REQUIREMENT: Repeat the entries below word for word, everything from the line containing "ПРАВИЛА at (86, 39): ПРАВИЛА -> КАЧЕСТВЕ" down to the line containing "delay: delay -> study", with both of those lines included.

PROVIDED DATA:

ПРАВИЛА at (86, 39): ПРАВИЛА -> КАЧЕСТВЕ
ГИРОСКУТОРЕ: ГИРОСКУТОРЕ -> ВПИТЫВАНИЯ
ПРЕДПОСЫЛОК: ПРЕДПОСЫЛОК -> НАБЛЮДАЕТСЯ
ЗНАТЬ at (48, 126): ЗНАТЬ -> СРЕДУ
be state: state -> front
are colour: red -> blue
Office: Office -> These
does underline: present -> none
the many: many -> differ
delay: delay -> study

...

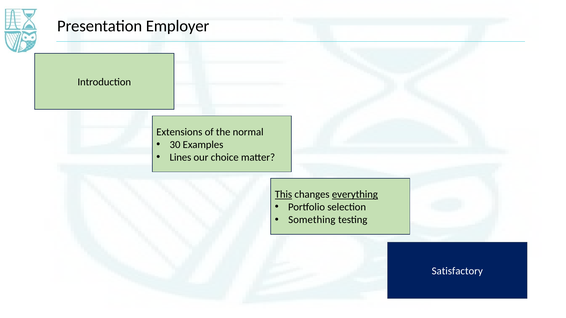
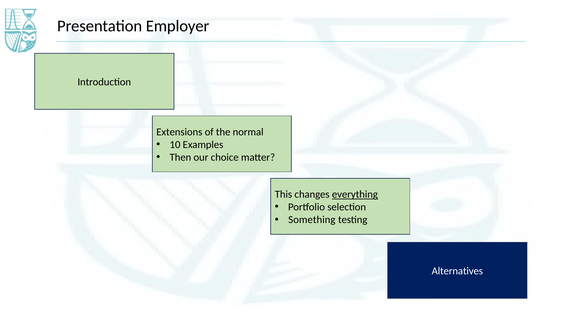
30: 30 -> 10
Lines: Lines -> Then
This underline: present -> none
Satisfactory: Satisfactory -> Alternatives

RESPONSE TO THIS TASK:
ПРАВИЛА at (86, 39): ПРАВИЛА -> КАЧЕСТВЕ
ГИРОСКУТОРЕ: ГИРОСКУТОРЕ -> ВПИТЫВАНИЯ
ПРЕДПОСЫЛОК: ПРЕДПОСЫЛОК -> НАБЛЮДАЕТСЯ
ЗНАТЬ at (48, 126): ЗНАТЬ -> СРЕДУ
be state: state -> front
are colour: red -> blue
Office: Office -> These
does underline: present -> none
the many: many -> differ
delay: delay -> study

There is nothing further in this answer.